Add a first version of the developer guide

Johan Tibell · Johan Tibell · commit ceedf81445c8 · 2017-06-16T13:42:32.000+10:00
diff --git a/docs/developer-guide.md b/docs/developer-guide.md
@@ -0,0 +1,65 @@
+# Developer Guide
+
+This guide is meant as an entry point for developer. It both gives the
+philisophy behind the design of this package and some concrete details, such as
+invariants.
+
+## Why does this package exist?
+
+This package exists to offer a different performance/functionality
+trade-of vis-a-vis ordered container packages
+(e.g. [containers](http://hackage.haskell.org/package/containers)). Hashing-based
+data structures tend to be faster than comparison-based ones, at the cost of not
+providing operations the rely on the data being ordered.
+
+This means that this package must be faster than ordered containers, or there
+would be no reason for it to exist, given that its functionality is a strict
+subset of ordered containers. This might seem obvious, but the author has
+rejected several proposals in the past (e.g. to switch to higher quality but
+slower hash functions) that would have made unordered-containers too slow to
+motivate its existance.
+
+## A note on hash functions
+
+While the [hashable](http://hackage.haskell.org/package/containers) package is a
+separate package, it was co-designed with this package. Its main role is to
+support this package and not to provide good general purpose hash functions
+(e.g. to use when fingerprinting a text file).
+
+The hash functions used (by default) were picked to make data structures
+fast.
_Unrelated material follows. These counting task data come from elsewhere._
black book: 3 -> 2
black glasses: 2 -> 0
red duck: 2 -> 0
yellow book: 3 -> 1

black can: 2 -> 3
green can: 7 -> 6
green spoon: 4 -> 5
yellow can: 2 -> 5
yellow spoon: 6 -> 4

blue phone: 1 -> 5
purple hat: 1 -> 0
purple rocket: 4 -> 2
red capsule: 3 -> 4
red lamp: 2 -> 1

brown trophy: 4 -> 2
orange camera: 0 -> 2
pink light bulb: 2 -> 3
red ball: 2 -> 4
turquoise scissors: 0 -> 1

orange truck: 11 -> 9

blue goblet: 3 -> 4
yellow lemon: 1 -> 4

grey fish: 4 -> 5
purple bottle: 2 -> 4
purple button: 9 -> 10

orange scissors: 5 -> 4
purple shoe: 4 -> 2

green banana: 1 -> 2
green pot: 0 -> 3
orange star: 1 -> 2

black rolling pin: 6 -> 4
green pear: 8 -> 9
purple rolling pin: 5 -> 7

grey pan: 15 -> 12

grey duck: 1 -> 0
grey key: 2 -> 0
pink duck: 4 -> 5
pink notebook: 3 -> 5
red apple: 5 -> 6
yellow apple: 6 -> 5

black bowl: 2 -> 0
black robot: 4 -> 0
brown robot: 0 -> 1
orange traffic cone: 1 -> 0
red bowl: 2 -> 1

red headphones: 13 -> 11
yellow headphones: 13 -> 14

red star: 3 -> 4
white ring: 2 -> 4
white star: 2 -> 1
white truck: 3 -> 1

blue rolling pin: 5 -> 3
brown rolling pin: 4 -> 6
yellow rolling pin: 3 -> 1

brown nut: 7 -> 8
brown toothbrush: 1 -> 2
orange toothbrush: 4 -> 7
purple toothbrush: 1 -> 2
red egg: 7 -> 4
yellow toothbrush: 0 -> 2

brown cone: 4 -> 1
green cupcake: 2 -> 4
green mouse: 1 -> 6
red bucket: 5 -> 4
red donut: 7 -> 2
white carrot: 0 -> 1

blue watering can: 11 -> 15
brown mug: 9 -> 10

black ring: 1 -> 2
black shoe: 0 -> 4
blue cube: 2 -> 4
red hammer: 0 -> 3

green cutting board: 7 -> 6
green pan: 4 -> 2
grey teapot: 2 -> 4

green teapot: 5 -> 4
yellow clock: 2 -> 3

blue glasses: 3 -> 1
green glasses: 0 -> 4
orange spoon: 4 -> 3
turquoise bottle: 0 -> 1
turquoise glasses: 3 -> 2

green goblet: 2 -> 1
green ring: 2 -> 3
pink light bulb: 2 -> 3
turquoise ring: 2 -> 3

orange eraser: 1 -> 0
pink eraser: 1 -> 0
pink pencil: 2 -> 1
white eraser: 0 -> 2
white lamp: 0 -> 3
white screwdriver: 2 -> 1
The actual functions used oftens surprise developers who have learned
+about hashing during their studies but haven't looked at which functions are
+actually used in practice.
+
+For example, integers are hashed to themselves. This might seemed contrary to
+what you might have learned about hashing (e.g. that you need avalanche
+behavior; changing one bit of input changes half of the bits in the output). It
+turns out that this isn't what typically is done in practice (take a little tour
+of the various programming languages standard libraries to see this for
+yourself). Hashing integers to themselves is both faster (i.e. free) and the
+improved locality can be helpful given common input patterns.
+
+Another interesting example of hashing is string hashing, where
+[FNV](https://en.wikipedia.org/wiki/Fowler%E2%80%93Noll%E2%80%93Vo_hash_function)
+is used. FNV is a decent hash function, but hash worse properties than say
+[MurmurHash](https://en.wikipedia.org/wiki/MurmurHash). However, it's much
+faster. The fact that it's faster is not obvious given the way hash function
+performance is often quoted, namely by giving the average throughput on large
+inputs. Most inputs (e.g. keys) aren't large, often no more than 10 characters
+long. Hash functions typically have a start-up cost and many functions that have
+high throughput (such as MurmurHash) are more expensive for short strings than
+FNV.
+
+### Security
+
+There's an uncomfortable trade-off with regards to security threats posed by
+e.g. denial of service attacks. Always using more secure hash function, like
+[SipHash](https://en.wikipedia.org/wiki/SipHash), would provide security by
+default. However, those functions would make the performance of the data
+structures no better than that of ordered containers, which defeats the purpose
+of this package.
+
+The current, someone frustrating, state is that you have to know which data
+structures can be tampered with by users and either use SipHash just for those
+or switch to ordered containers that don't have collision problems. This package
+uses fast hash functions by default.